If you're going to steal, steal big. If you're going to lie, tell a lie so big that, often enough repeated, it will come to be the truth. Do not pilfer, or tell fibs. You'll just get caught and you'll be sorry afterwards. About the biggest thing you can steal is a man's life. That takes everything he has. It doesn't leave you with much, of course, except his dead flesh. Slavery steals his life also, except that the use of his days becomes the possession, for so long as he hangs on, of another person. The fratricidal war this film celebrates was about stealing, both big and small, and changing the rules about what was stealing and what it wasn't. Compared to stealing lives, and stealing days, stealing a locomotive scarcely seems worth discussion.
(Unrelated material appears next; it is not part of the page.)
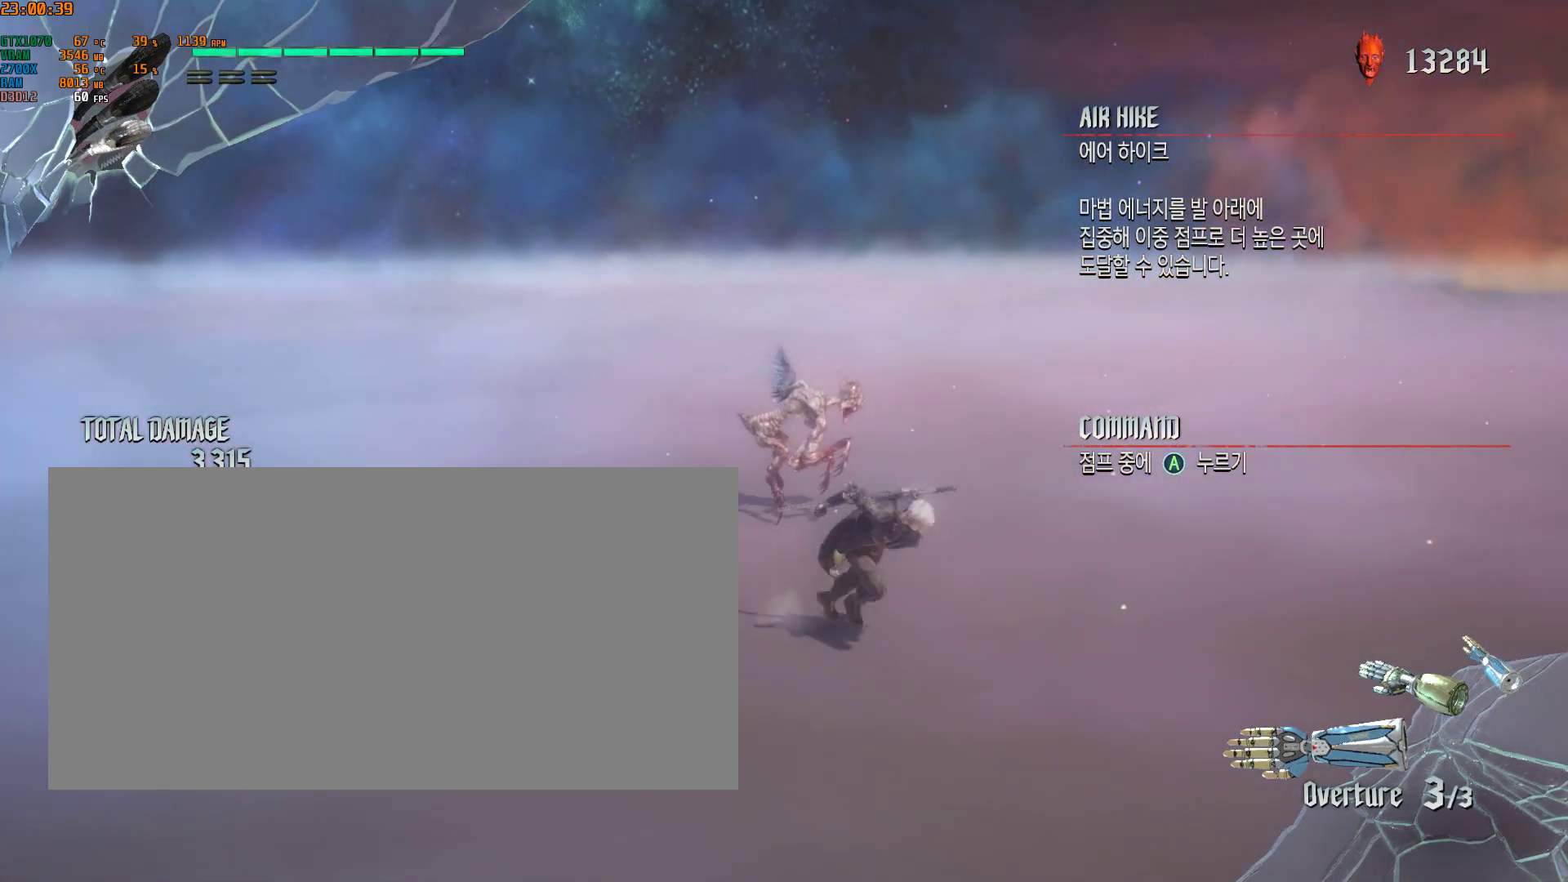
{"buttons": [], "left_stick": "up", "events": [[50, "left_stick", "down-left"], [233, "left_stick", "up"]]}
I'd done nineteen posters and a lot of other design work and I hadn't signed any of it because I felt that my work was so derivative of the work of others that it would be presumptuous to claim any of it as my own. One day I walked past Dow and Frosini and there was a poster in the window that I really liked. It obviously had been done recently, but it wasn't signed, and so I couldn't find out who had done it. This annoyed me greatly, and as I stood there being annoyed I realized that I was doing the exact same thing myself, and that there were probably plenty of people out there who were annoyed because I wasn't signing my posters. So I started signing them. I liked the pattern of four squares arranged into a larger square, and had used that as a sort of signature before, so when I designed a signature I kept that basic idea and made it a square. This movie always makes me cry.